EXERCISE TEXT START

J.P. Moreland (McGill-Queens University Press: Sep. 2001), 184 pages.

Things are particulars and their qualities are universals, but do universals have an existence distinct from the particular things? And what must be their nature if they do? This book provides a careful and assured survey of the central issues of debate surrounding universals, in particular those issues that have been a crucial part of the emergence of contemporary analytic ontology. The book begins with a taxonomy of extreme nominalist, moderate nominalist, and realist positions on properties, and outlines the way each handles the phenomena of predication, resemblance, and abstract reference. The debate about properties and philosophical naturalism is also examined. Different forms of extreme nominalism, moderate nominalism, and minimalist realism are critiqued. Later chapters defend a traditional realist view of universals and examine the objections to realism from various infinite regresses, the difficulties in stating identity conditions for properties, and problems with realist accounts of knowledge of abstract objects. In addition the debate between Platonists and Aristotelians is examined alongside a discussion of the relationship between properties and an adequate theory of existence. The book’s final chapter explores the problem of individuating particulars. The book makes accessible for students a difficult topic without blunting the sophistication of argument required by a more advanced readership. Universals provides an authoritative treatment of the subject for both student and scholar alike.

EXERCISE TEXT END
DATA EXTRACT START

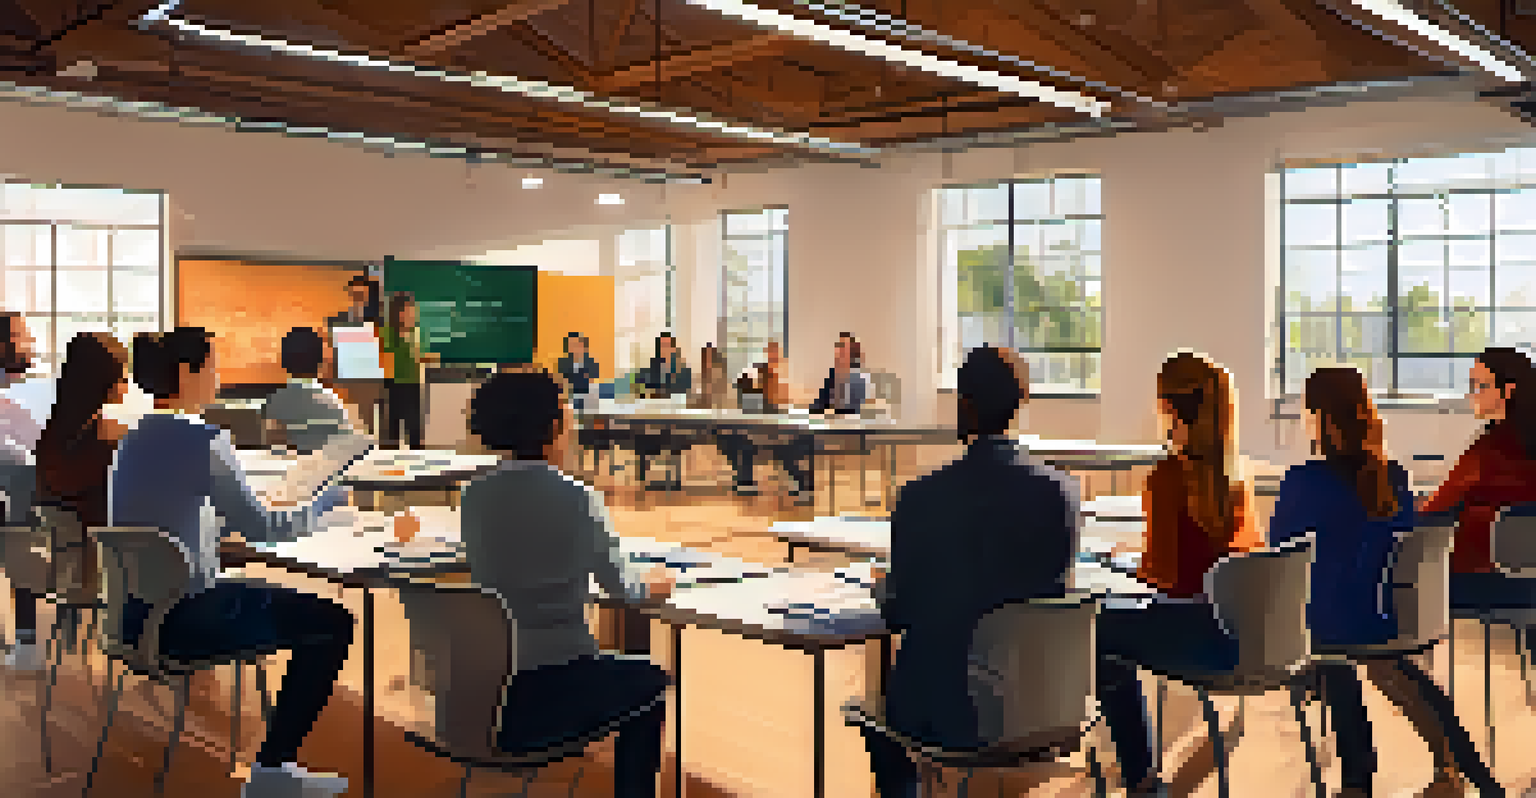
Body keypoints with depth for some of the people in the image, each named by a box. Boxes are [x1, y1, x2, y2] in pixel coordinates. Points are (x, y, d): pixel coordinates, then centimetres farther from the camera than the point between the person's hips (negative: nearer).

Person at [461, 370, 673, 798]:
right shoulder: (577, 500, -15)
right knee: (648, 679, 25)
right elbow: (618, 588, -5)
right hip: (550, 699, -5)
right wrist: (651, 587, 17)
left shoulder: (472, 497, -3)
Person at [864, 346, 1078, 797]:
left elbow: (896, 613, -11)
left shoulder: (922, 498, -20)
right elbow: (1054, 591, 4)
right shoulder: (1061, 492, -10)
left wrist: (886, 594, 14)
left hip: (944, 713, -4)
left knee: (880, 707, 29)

DATA EXTRACT END

### USING THE INFORMATION:
- 1) According to the book description, what problem does the book's final chapter explore?
- 2) Do these statements agree with the book description? (a) The book opens with a taxonomy of nominalist and realist positions on properties. (b) Later chapters defend a nominalist view of universals. (c) The book runs to 184 pages.
- 3) Write a continuation of the book description, starting right after its last sentence.
The records have no role in any of this.

### RESULTS FOR THE EXERCISE:
- 1) The problem of individuating particulars.

- 2)
(a) Yes: "The book begins with a taxonomy of extreme nominalist, moderate nominalist, and realist positions on properties."
(b) No: "Later chapters defend a traditional realist view of universals."
(c) Yes: "184 pages."

- 3)
From Chapter One

Along with the metaphysics of substance, the problem of universals is the paradigm case of a perennial issue in the history of philosophy. The problem of universals is actually a set of related issues involving the ontological status of properties. Prima facie, it would seem that properties exist. Indeed, one of the most obvious facts about the world is that it consists of individual things that have properties and that stand in relations to other things. It would also seem that several
objects can have the same property; for example, several things can possess the same shade of red. But both the existence and nature of properties have long been a matter of dispute and the problem of
universals is the name for the issues central to this debate.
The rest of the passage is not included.